• _Stated goal_: Repeat the passage on Catholic marriage word for word, beginning at "The Catholic who" and stopping after "your immortal soul.".

• _Document passage_:
You are married. Have you been married according to the laws of the Church? If not, yours is not a lawful marriage, but merely a sinful relation with a person who is not your mate.

By elevating marriage to the dignity of a Sacrament, Christ gave the Church exclusive charge over the marriage of His followers. As little power as the state or other external agents have over the administration of Holy Communion, for instance, or Holy Orders, so little right have they over the Sacrament of Matrimony.

The Catholic who attempts marriage before a non-Catholic minister is by that very deed excommunicated, or expelled from the Church. From this excommunication the penitent can be absolved only by the bishop or by a priest delegated by the bishop.

In case you have not been legitimately married and your union is capable of adjustment, have it righted, the sooner the better.

Why unnecessarily prolong your estrangement from God, your remorse of conscience, and your great risk of losing eternal salvation? The process will not be so hard and disagreeable as you imagine. You will find your pastor and the bishop considerate, sympathetic and kind.

Do not hesitate or delay, therefore, to consult the peace of your mind and the welfare of your immortal soul.

Dataset entries

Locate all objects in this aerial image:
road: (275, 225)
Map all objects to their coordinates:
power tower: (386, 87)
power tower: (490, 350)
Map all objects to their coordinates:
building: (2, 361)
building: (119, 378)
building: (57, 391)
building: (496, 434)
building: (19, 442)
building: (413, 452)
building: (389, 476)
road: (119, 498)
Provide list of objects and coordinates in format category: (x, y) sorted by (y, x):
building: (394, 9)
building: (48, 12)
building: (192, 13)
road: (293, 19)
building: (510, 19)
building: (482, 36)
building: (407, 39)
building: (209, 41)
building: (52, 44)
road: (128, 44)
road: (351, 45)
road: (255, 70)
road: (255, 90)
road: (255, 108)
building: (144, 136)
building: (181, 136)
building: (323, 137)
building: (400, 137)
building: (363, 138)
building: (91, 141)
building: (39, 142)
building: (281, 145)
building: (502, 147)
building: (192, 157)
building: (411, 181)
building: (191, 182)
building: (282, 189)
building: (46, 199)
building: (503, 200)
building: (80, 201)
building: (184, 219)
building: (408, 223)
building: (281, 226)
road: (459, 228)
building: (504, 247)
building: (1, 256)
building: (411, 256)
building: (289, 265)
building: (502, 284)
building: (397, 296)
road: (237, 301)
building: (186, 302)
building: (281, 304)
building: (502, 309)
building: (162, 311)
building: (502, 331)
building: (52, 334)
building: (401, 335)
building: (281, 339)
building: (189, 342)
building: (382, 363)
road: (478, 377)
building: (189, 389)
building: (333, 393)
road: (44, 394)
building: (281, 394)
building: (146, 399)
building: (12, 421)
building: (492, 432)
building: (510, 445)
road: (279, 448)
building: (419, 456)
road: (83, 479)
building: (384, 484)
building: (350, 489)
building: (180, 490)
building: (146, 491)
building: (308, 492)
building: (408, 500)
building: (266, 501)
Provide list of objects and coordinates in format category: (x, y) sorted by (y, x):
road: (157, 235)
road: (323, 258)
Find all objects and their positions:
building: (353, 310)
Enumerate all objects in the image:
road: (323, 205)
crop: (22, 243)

• _The result_:
The Catholic who attempts marriage before a non-Catholic minister is by that very deed excommunicated, or expelled from the Church. From this excommunication the penitent can be absolved only by the bishop or by a priest delegated by the bishop.

In case you have not been legitimately married and your union is capable of adjustment, have it righted, the sooner the better.

Why unnecessarily prolong your estrangement from God, your remorse of conscience, and your great risk of losing eternal salvation? The process will not be so hard and disagreeable as you imagine. You will find your pastor and the bishop considerate, sympathetic and kind.

Do not hesitate or delay, therefore, to consult the peace of your mind and the welfare of your immortal soul.